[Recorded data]
[Start of Attachment]
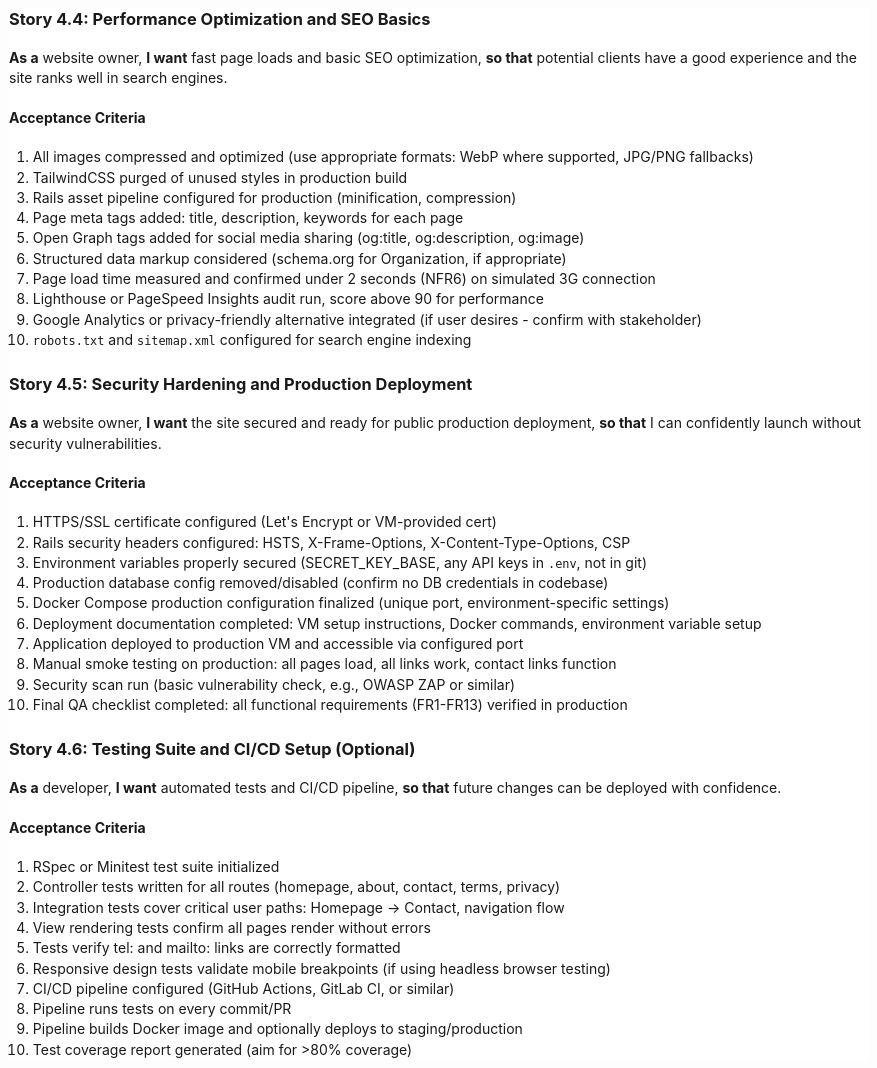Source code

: ### Story 4.4: Performance Optimization and SEO Basics

**As a** website owner,
**I want** fast page loads and basic SEO optimization,
**so that** potential clients have a good experience and the site ranks well in search engines.

#### Acceptance Criteria

1. All images compressed and optimized (use appropriate formats: WebP where supported, JPG/PNG fallbacks)
2. TailwindCSS purged of unused styles in production build
3. Rails asset pipeline configured for production (minification, compression)
4. Page meta tags added: title, description, keywords for each page
5. Open Graph tags added for social media sharing (og:title, og:description, og:image)
6. Structured data markup considered (schema.org for Organization, if appropriate)
7. Page load time measured and confirmed under 2 seconds (NFR6) on simulated 3G connection
8. Lighthouse or PageSpeed Insights audit run, score above 90 for performance
9. Google Analytics or privacy-friendly alternative integrated (if user desires - confirm with stakeholder)
10. `robots.txt` and `sitemap.xml` configured for search engine indexing

### Story 4.5: Security Hardening and Production Deployment

**As a** website owner,
**I want** the site secured and ready for public production deployment,
**so that** I can confidently launch without security vulnerabilities.

#### Acceptance Criteria

1. HTTPS/SSL certificate configured (Let's Encrypt or VM-provided cert)
2. Rails security headers configured: HSTS, X-Frame-Options, X-Content-Type-Options, CSP
3. Environment variables properly secured (SECRET_KEY_BASE, any API keys in `.env`, not in git)
4. Production database config removed/disabled (confirm no DB credentials in codebase)
5. Docker Compose production configuration finalized (unique port, environment-specific settings)
6. Deployment documentation completed: VM setup instructions, Docker commands, environment variable setup
7. Application deployed to production VM and accessible via configured port
8. Manual smoke testing on production: all pages load, all links work, contact links function
9. Security scan run (basic vulnerability check, e.g., OWASP ZAP or similar)
10. Final QA checklist completed: all functional requirements (FR1-FR13) verified in production

### Story 4.6: Testing Suite and CI/CD Setup (Optional)

**As a** developer,
**I want** automated tests and CI/CD pipeline,
**so that** future changes can be deployed with confidence.

#### Acceptance Criteria

1. RSpec or Minitest test suite initialized
2. Controller tests written for all routes (homepage, about, contact, terms, privacy)
3. Integration tests cover critical user paths: Homepage → Contact, navigation flow
4. View rendering tests confirm all pages render without errors
5. Tests verify tel: and mailto: links are correctly formatted
6. Responsive design tests validate mobile breakpoints (if using headless browser testing)
7. CI/CD pipeline configured (GitHub Actions, GitLab CI, or similar)
8. Pipeline runs tests on every commit/PR
9. Pipeline builds Docker image and optionally deploys to staging/production
10. Test coverage report generated (aim for >80% coverage)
[End of Attachment]
▶ **Aim of the task**
Once the pictures are set aside, repeat the data above exactly.

▶ **Solution to this task**
Source code

: ### Story 4.4: Performance Optimization and SEO Basics

**As a** website owner,
**I want** fast page loads and basic SEO optimization,
**so that** potential clients have a good experience and the site ranks well in search engines.

#### Acceptance Criteria

1. All images compressed and optimized (use appropriate formats: WebP where supported, JPG/PNG fallbacks)
2. TailwindCSS purged of unused styles in production build
3. Rails asset pipeline configured for production (minification, compression)
4. Page meta tags added: title, description, keywords for each page
5. Open Graph tags added for social media sharing (og:title, og:description, og:image)
6. Structured data markup considered (schema.org for Organization, if appropriate)
7. Page load time measured and confirmed under 2 seconds (NFR6) on simulated 3G connection
8. Lighthouse or PageSpeed Insights audit run, score above 90 for performance
9. Google Analytics or privacy-friendly alternative integrated (if user desires - confirm with stakeholder)
10. `robots.txt` and `sitemap.xml` configured for search engine indexing

### Story 4.5: Security Hardening and Production Deployment

**As a** website owner,
**I want** the site secured and ready for public production deployment,
**so that** I can confidently launch without security vulnerabilities.

#### Acceptance Criteria

1. HTTPS/SSL certificate configured (Let's Encrypt or VM-provided cert)
2. Rails security headers configured: HSTS, X-Frame-Options, X-Content-Type-Options, CSP
3. Environment variables properly secured (SECRET_KEY_BASE, any API keys in `.env`, not in git)
4. Production database config removed/disabled (confirm no DB credentials in codebase)
5. Docker Compose production configuration finalized (unique port, environment-specific settings)
6. Deployment documentation completed: VM setup instructions, Docker commands, environment variable setup
7. Application deployed to production VM and accessible via configured port
8. Manual smoke testing on production: all pages load, all links work, contact links function
9. Security scan run (basic vulnerability check, e.g., OWASP ZAP or similar)
10. Final QA checklist completed: all functional requirements (FR1-FR13) verified in production

### Story 4.6: Testing Suite and CI/CD Setup (Optional)

**As a** developer,
**I want** automated tests and CI/CD pipeline,
**so that** future changes can be deployed with confidence.

#### Acceptance Criteria

1. RSpec or Minitest test suite initialized
2. Controller tests written for all routes (homepage, about, contact, terms, privacy)
3. Integration tests cover critical user paths: Homepage → Contact, navigation flow
4. View rendering tests confirm all pages render without errors
5. Tests verify tel: and mailto: links are correctly formatted
6. Responsive design tests validate mobile breakpoints (if using headless browser testing)
7. CI/CD pipeline configured (GitHub Actions, GitLab CI, or similar)
8. Pipeline runs tests on every commit/PR
9. Pipeline builds Docker image and optionally deploys to staging/production
10. Test coverage report generated (aim for >80% coverage)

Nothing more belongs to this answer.